Where does the problem reside. In India, we are mentally reconciled to incompetence at multiple levels when it comes to high-volume-low-ticket businesses. These platforms, as a strategy, choose to not to engage with an aggrieved customer beyond a viable point. Generally, I indulge in high-decibel criticism of issues involving cricket, politics and insurance but when it comes to these platforms, I always have been too lazy. Despite that, as of today, I have crossed swords with a food-deliverer, two grocery-deliverers, two used-car-aggregators, a life insurer and a cab-aggregator. Since I find myself incompetent in many areas of life, I am reasonably forgiving of a basic level of incompetence which are intrinsic to the sales / delivery propositions of these platforms. It’s the next-level issues which heckle me.
The first port of call for an aggrieved customer is invariably the Customer-care section in the app. If it’s a portal, one faces those formidable chatbots. After a failed exchange of texts, one is led to a Customer-care Executive. Needless to say, the poor executive, another brick in the wall, is always ready with templated responses. Having painstakingly voiced what one had already written in the exchange of texts, one is informed that the rules do not permit the kind of resolution one is seeking. If the issue is about refund or return or exchange, the responses are mostly condescending.
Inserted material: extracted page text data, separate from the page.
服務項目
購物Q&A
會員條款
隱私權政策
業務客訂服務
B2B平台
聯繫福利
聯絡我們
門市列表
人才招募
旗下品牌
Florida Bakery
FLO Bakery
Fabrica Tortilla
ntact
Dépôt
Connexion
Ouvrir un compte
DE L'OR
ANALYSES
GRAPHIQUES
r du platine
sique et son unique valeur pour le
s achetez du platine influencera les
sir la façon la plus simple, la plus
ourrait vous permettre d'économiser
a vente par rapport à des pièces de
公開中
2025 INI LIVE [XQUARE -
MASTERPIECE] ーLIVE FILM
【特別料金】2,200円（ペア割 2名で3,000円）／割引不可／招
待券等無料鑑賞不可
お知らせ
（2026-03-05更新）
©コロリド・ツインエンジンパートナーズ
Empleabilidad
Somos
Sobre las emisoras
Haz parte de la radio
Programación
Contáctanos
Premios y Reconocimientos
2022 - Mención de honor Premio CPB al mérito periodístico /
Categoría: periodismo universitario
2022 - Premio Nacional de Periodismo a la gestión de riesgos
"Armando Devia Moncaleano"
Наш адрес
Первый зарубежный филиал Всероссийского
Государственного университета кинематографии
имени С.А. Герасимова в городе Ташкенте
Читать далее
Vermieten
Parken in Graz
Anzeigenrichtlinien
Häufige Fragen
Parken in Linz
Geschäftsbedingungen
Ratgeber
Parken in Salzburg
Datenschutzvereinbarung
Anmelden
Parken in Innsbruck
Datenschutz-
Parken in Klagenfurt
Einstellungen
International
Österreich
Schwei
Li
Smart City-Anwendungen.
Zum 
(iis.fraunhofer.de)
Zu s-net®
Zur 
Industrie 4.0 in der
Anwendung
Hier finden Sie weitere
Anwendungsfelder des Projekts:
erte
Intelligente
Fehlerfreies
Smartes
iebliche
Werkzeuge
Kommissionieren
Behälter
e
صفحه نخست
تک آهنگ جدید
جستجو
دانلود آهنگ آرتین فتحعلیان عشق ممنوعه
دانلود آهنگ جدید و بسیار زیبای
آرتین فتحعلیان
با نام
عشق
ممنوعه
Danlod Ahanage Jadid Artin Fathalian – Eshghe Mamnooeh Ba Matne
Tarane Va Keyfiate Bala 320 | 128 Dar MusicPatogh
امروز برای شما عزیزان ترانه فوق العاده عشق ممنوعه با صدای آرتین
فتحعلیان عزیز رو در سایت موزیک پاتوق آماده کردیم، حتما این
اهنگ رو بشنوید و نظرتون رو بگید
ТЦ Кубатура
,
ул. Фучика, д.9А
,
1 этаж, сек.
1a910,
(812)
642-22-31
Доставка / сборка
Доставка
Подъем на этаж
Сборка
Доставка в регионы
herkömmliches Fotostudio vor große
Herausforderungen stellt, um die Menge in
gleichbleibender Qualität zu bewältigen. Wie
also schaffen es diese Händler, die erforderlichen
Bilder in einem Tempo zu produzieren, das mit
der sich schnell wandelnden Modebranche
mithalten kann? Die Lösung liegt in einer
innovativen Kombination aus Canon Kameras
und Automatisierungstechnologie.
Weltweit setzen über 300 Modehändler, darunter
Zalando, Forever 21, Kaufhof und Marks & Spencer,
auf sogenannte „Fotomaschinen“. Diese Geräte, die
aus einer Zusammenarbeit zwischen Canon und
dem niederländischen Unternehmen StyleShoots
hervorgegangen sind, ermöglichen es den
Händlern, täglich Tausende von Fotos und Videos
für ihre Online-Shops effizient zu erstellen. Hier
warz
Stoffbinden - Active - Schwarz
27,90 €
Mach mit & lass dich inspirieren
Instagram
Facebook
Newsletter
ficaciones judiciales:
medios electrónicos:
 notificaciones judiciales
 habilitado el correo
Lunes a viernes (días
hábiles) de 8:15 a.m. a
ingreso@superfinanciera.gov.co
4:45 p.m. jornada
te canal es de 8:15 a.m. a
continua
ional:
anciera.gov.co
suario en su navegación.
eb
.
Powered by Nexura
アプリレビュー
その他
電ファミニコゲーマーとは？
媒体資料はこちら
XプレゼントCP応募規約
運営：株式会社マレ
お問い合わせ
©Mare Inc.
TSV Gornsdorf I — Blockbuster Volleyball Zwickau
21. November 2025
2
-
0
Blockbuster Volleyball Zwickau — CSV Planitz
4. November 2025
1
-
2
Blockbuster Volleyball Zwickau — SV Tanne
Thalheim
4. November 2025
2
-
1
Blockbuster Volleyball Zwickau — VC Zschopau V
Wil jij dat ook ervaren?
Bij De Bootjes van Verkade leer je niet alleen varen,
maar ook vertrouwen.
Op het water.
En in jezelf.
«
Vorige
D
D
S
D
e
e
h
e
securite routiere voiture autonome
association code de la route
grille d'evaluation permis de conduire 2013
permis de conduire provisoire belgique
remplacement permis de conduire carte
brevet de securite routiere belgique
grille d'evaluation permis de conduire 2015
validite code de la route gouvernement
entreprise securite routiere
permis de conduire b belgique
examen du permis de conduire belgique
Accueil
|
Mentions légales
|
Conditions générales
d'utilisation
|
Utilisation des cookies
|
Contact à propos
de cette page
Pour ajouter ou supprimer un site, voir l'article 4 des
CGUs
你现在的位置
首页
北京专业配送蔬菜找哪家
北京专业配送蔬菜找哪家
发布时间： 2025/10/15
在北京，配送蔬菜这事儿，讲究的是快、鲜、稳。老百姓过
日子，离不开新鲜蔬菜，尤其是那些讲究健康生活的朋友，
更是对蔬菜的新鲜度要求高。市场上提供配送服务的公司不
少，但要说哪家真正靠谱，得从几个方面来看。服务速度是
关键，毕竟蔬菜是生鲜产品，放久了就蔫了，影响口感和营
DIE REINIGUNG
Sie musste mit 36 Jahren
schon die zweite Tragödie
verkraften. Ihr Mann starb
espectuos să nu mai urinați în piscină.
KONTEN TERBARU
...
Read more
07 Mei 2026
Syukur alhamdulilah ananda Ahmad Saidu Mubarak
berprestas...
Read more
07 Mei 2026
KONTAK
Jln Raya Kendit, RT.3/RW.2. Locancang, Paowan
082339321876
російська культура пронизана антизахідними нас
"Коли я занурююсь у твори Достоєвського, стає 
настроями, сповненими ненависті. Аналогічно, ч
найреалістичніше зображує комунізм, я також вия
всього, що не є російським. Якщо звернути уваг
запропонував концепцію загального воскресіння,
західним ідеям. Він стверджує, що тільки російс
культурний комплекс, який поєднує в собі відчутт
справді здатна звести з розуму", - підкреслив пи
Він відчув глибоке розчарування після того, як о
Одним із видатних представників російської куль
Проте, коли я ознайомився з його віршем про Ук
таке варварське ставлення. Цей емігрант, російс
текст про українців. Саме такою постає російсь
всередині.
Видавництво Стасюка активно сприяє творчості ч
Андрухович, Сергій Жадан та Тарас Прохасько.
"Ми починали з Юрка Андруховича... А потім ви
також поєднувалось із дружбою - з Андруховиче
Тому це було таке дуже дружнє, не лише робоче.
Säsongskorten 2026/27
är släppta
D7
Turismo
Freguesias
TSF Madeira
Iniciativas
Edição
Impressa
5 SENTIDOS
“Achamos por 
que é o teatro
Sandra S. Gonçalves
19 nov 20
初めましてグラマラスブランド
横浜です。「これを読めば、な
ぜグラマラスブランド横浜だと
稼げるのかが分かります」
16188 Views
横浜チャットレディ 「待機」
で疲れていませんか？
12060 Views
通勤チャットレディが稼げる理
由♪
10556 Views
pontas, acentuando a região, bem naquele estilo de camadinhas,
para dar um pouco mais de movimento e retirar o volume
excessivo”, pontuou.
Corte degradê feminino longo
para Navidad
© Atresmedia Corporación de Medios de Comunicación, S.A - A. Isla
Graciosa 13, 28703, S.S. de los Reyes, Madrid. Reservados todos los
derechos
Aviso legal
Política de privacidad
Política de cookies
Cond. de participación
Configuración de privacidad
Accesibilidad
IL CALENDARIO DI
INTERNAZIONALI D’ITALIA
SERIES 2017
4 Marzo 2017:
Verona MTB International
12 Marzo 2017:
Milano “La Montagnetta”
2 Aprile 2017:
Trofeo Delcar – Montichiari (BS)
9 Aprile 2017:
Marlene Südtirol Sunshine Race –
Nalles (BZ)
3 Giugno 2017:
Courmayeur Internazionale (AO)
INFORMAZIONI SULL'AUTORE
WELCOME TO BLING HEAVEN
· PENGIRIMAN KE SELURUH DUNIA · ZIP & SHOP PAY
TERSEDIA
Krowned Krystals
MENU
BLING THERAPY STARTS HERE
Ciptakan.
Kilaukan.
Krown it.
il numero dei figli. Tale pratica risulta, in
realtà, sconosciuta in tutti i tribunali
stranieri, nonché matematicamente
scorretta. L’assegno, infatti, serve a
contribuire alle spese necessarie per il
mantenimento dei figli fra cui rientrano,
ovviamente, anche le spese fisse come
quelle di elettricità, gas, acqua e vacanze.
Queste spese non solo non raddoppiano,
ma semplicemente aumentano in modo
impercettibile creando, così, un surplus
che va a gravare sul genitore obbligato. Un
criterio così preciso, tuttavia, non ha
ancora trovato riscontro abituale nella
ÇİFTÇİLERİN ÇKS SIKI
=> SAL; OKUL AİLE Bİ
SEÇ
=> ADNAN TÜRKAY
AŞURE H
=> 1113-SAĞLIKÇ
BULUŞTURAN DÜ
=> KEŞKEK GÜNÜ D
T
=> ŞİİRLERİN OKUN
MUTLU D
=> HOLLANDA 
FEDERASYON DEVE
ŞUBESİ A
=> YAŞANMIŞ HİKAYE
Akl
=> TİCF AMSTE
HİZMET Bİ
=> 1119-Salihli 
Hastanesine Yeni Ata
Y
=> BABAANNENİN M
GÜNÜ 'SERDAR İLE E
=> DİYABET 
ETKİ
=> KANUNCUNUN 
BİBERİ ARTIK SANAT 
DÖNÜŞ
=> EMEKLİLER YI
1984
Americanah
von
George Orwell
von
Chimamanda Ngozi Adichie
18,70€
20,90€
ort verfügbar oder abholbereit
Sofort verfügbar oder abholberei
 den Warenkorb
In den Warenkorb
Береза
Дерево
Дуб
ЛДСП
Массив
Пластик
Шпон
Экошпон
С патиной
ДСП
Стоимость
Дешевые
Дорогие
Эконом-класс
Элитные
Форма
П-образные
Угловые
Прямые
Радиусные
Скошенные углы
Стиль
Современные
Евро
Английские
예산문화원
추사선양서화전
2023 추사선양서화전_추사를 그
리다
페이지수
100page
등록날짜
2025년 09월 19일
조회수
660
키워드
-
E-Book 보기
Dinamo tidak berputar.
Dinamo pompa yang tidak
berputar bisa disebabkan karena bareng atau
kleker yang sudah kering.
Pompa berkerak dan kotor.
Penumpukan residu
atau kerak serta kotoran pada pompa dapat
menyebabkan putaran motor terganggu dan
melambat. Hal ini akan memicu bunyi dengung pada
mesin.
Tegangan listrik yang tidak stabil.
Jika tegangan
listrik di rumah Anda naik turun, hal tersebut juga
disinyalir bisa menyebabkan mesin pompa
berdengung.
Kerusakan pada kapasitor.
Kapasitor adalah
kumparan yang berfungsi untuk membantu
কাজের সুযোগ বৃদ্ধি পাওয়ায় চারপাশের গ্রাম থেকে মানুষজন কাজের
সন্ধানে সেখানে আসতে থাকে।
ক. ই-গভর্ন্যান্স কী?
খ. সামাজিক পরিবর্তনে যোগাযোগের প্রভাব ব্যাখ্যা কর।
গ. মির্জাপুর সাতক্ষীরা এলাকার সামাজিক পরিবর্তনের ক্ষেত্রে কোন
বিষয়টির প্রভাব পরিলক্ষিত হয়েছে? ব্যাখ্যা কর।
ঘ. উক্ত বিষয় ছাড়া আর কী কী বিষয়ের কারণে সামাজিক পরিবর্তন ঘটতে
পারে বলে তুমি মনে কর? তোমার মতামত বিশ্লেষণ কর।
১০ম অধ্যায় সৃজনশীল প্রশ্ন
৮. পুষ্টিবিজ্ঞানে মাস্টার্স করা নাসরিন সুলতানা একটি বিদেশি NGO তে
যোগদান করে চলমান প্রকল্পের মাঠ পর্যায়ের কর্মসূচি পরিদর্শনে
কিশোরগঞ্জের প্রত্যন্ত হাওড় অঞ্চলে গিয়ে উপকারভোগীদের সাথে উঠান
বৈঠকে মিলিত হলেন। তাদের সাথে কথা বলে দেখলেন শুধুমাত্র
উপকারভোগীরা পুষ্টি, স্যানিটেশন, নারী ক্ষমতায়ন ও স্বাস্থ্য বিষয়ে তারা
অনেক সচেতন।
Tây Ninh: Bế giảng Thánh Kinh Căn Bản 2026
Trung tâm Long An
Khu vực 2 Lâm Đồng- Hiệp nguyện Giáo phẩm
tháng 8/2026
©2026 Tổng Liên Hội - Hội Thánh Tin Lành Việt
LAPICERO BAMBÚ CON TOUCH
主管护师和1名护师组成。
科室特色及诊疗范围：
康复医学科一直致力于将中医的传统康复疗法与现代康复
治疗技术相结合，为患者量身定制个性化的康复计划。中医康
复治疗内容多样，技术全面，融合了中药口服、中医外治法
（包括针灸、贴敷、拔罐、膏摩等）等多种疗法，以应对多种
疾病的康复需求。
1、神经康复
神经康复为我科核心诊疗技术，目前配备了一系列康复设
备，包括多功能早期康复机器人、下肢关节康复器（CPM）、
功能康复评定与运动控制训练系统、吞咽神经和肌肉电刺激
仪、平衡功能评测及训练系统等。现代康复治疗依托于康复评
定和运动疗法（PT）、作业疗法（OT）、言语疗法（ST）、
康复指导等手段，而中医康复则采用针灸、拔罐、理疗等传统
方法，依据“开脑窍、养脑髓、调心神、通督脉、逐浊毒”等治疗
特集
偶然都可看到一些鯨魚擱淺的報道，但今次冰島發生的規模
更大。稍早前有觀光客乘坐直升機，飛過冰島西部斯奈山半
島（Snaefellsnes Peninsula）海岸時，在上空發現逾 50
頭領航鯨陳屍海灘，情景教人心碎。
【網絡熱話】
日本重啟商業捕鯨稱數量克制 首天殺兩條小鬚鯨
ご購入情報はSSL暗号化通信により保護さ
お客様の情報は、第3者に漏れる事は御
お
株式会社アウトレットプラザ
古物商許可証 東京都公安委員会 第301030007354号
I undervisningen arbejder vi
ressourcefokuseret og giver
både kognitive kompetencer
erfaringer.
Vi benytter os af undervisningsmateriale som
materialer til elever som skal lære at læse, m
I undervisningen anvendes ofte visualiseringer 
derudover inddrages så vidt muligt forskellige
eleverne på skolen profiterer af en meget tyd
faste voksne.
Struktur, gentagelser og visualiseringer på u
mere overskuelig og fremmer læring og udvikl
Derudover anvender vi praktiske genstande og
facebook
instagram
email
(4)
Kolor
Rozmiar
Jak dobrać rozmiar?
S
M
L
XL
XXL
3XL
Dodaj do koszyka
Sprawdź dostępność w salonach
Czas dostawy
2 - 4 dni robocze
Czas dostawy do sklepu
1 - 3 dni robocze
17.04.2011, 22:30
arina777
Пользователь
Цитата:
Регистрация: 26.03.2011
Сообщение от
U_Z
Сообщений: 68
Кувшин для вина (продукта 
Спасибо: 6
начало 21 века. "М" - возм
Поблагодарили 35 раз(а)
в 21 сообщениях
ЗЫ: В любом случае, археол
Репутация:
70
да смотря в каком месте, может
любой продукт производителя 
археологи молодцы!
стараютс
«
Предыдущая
If the complaint is about the misconduct of a delivery person / cab-driver, one is met, once again, with a stock response which invariably starts with an apology of apology followed by an assurance of some (never-to-be-taken) action against the delinquent. A persistent customer is advised to write an email to an ID which, ironically, has customer-care / customer-support as a pre-fix. One wonders if an email can achieve what the text and the voice could not. Evidently, everyone is trying to get the monkeys off their backs. No wonder most customers give up, lost in this labyrinth called customer care.
I personally feel that an individual customer is totally inconsequential in the eco-system of the online retail businesses which are in the high-volume-low- ticket game. In a scenario where almost all e / q-commerce platforms are haemorrhaging money, any focus on an individual’s grievance is viewed as an incremental cost and, therefore, avoidable. After all, what sales value could a customer leave with if she / he decides to leave one such platform.
Can something be done. Yes. Will something be done. No. As e / q-Commerce continues to gain greater traction and enters more and more areas of our lives, an individual in the retail space will be rendered more and more inconsequential with each passing day of sale.
Given the situation, have I stopped buying via these apps ? No. I am a prisoner of my laziness and cannot not get most goods and services delivered to me at home. To that end, I bring myself to disregard the fact that every incremental purchase on these platforms makes me incrementally hypertensive. As the list of products and services offered through these apps is getting longer and innovative every day, I would not be surprised if a service to scratch one’s scrotum actually sneaks into their offerings one day. As I am not very confident about my aging hands, I may need such a service in future.